Russia’s GRU propped up fake media personas, mostly failed at social media promotion after DNC hack
Russian military hackers who stole emails from the Democratic National Committee in 2016 were only acting as one part of a larger, coordinated effort to spread Kremlin-approved messaging before and after the 2016 election, according to new findings from Stanford University.
Stanford’s Internet Observatory on Tuesday released a trove of analysis detailing how the GRU, a Russian military intelligence unit, was unable to generate public interest in the data stolen from Hillary Clinton’s campaign for more than a month.
Hackers first linked to the stolen emails in a June 14, 2016 set of Facebook posts, pointing to a set of messages supposedly leaked from the campaign. Facebook engagement to the DC Leaks Page, later attributed to Russia, totaled a mere 834 engagements over 22 posts published over four months. International attention only began when WikiLeaks tweeted a link to a database containing thousands of documents revealing internal strife in the party as the race for the presidency was accelerating.
The Stanford analysis demonstrates in stark detail how Russian information operations grew. From the hack on the DNC, Kremlin-backed trolls relied on state media outlets like RT and then WikiLeaks to amplify their narrative into the mainstream media. Meanwhile, the GRU also made accounts for bogus organizations and personalities, and it used Twitter either to attract more attention or discredit skeptics.
“The GRU created think tanks and media outlets to serve as initial content drops, and fabricated personas — fake online identities — to serve as authors,” the Stanford authors wrote. “A network of accounts additionally served as distributors, posting the content to platforms such as Twitter and Reddit. In this way, GRU-created content could make its way from a GRU media property to an ideologically aligned real independent media website to Facebook to Reddit — a process designed to reduce skepticism in the original unknown blog.”
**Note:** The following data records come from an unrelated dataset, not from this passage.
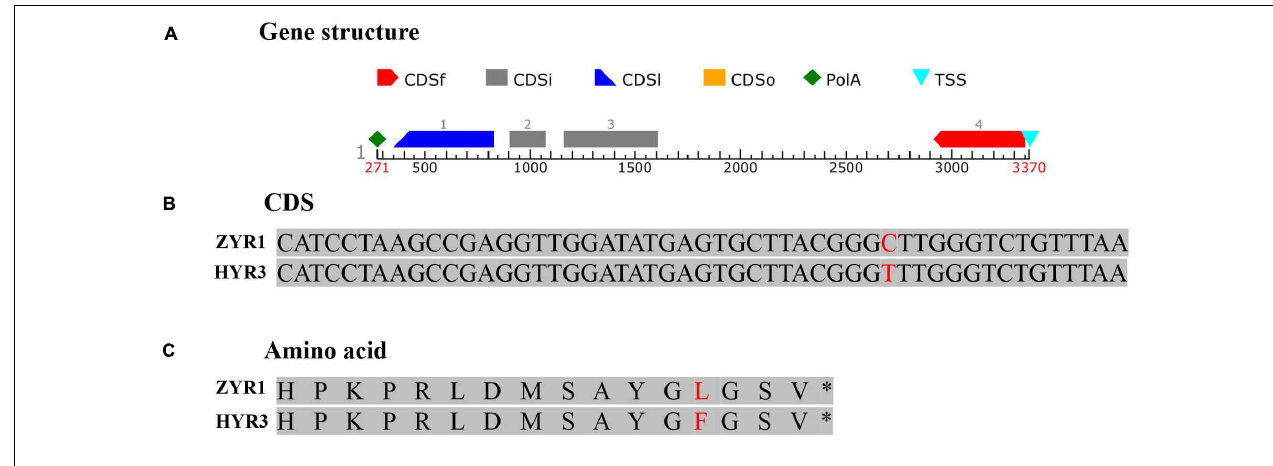
FIGURE 4 | The gene structure and mutational pattern of gene Rs392880 in HYR3. (A) The structure of gene Rs392880 . (B) The SNP in gene Rs392880 . (C) The mutational pattern in the level of amino acids of Rs392880 . TABLE 1 | Statistical summary of the transcriptome assembly for ZYR1 and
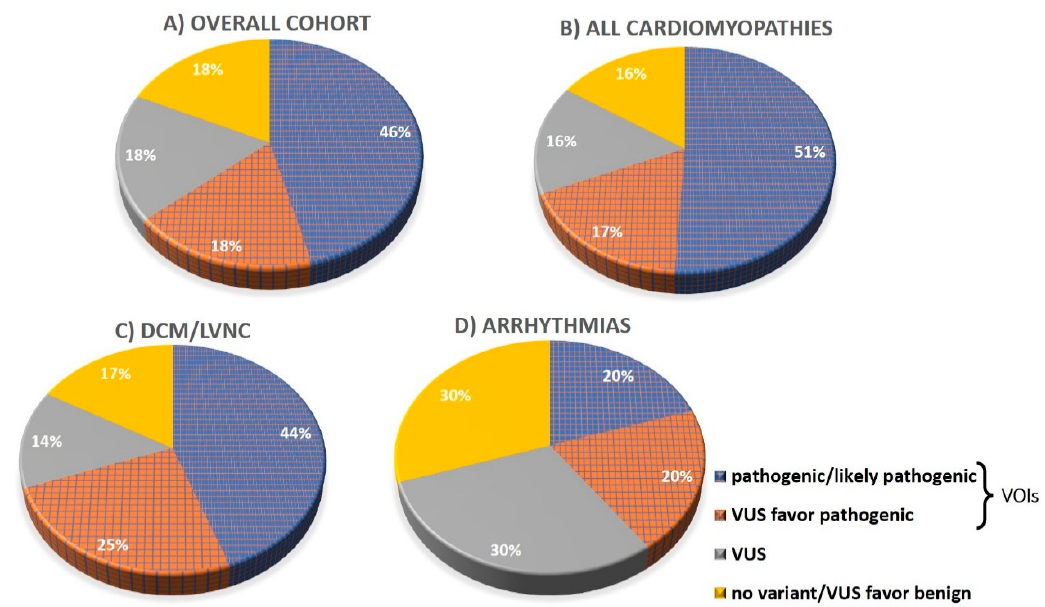
Figure 3. Detection rate of genetic variants in patient cohorts. ( A ) Overall cohort, ( B ) all cardiomyopathies, ( C ) DCM/LVNC, and ( D ) primary arrhythmias.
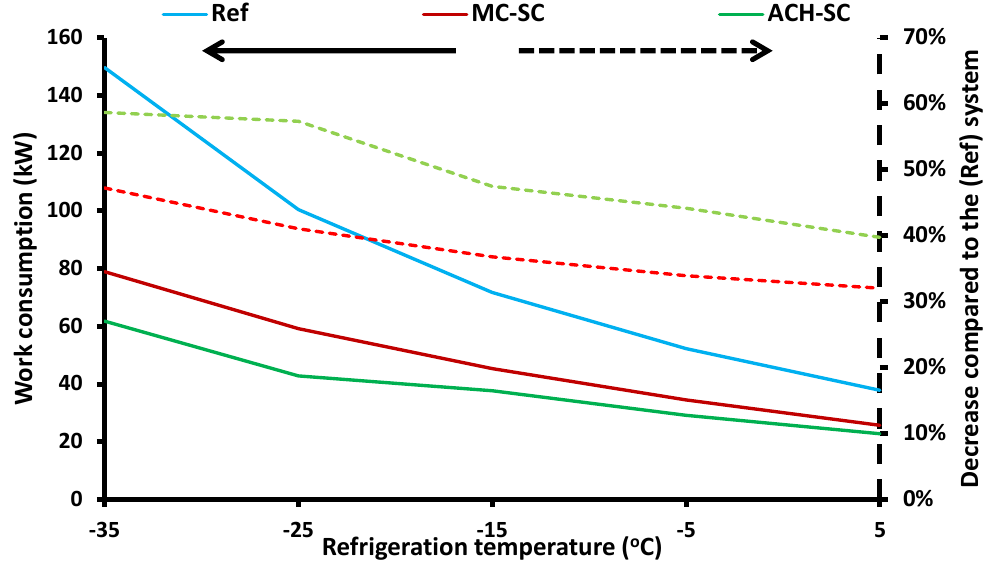
Figure 17. Work consumption of the optimized cases (continuous lines) of the three systems, and work consumption decrease of the subcooling cases compared to the reference case (non-continuous lines), (T c = 40 °C).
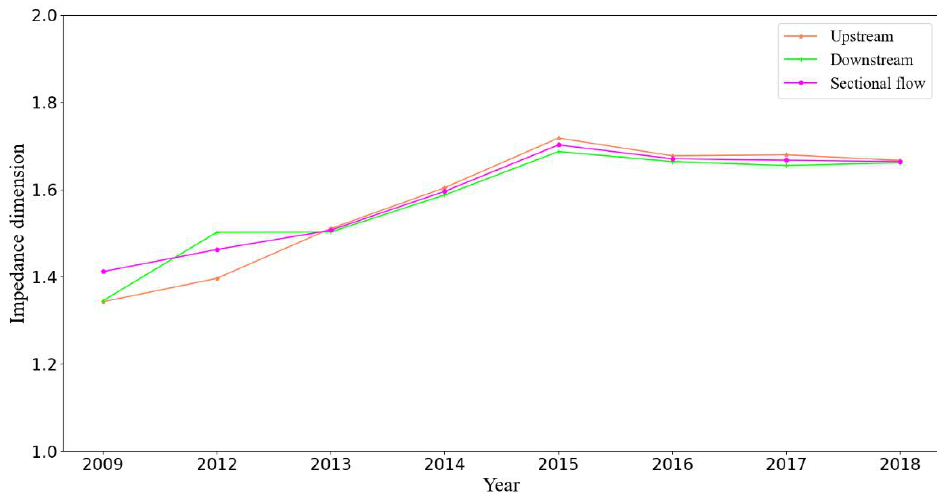
Figure 8. Impedance dimension with demand as a weight.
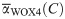
Effect of mutations on CARENET activity.A-E, Simulating effect of hormones on α¯WOX4(C) in pxy, ahk, erf, ipt, and wrky mutant backgrounds. α¯WOX4(C) was averaged for all the simulations with the corresponding control node on (dark green bar) or off (pale green bar). F, Proliferation in pxy, ahk, erf, ipt, and wrky mutant backgrounds.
The most notable example of a fabricated media organization cited by Stanford’s researchers is the Inside Syria Media Center, propped up to support Russia’s client state amid the civil war there. The site posted original stories that “appear to be almost exclusively written by sock puppets with an obviously pro-Bashar Assad and anti-Western slant.” Articles alleged that the U.S. military was deploying chemical weapons, encouraged Syrian refugees to return home and pushed skepticism about the White Helmets, a volunteer medical and rescue organization.
The same outlet also tried using Twitter and Facebook pages to spread its message. The now-suspended Twitter account, @Inside_Syria, had more than 19,000 followers, though researchers noted “it is not possible to determine the extent to which those followers were real people, purchased engagement, or bot accounts.”
This larger GRU effort overlapped with similar activity carried out by Russia’s Internet Research Agency. Like the GRU, the IRA, which specializes in social media propaganda, posted frequently about Syria, Ukraine and race relations in the U.S., often with fabricated personas. But while the IRA uses social media as a first resort, it appears that the GRU used Facebook and Twitter with the aim of creating media attention around its other activity.
The GRU effort also failed to prioritize obvious audience-building strategies, like purchasing meaningful advertising space on social media sites, a “perplexing” oversight that researchers suggested could simply mean GRU staffers were focused on other tasks.
“A second explanation is that they didn’t fully understand the dynamics of the social platforms,” the Stanford authors wrote. “A third is that they were simply ineffectual or incompetent in their execution.”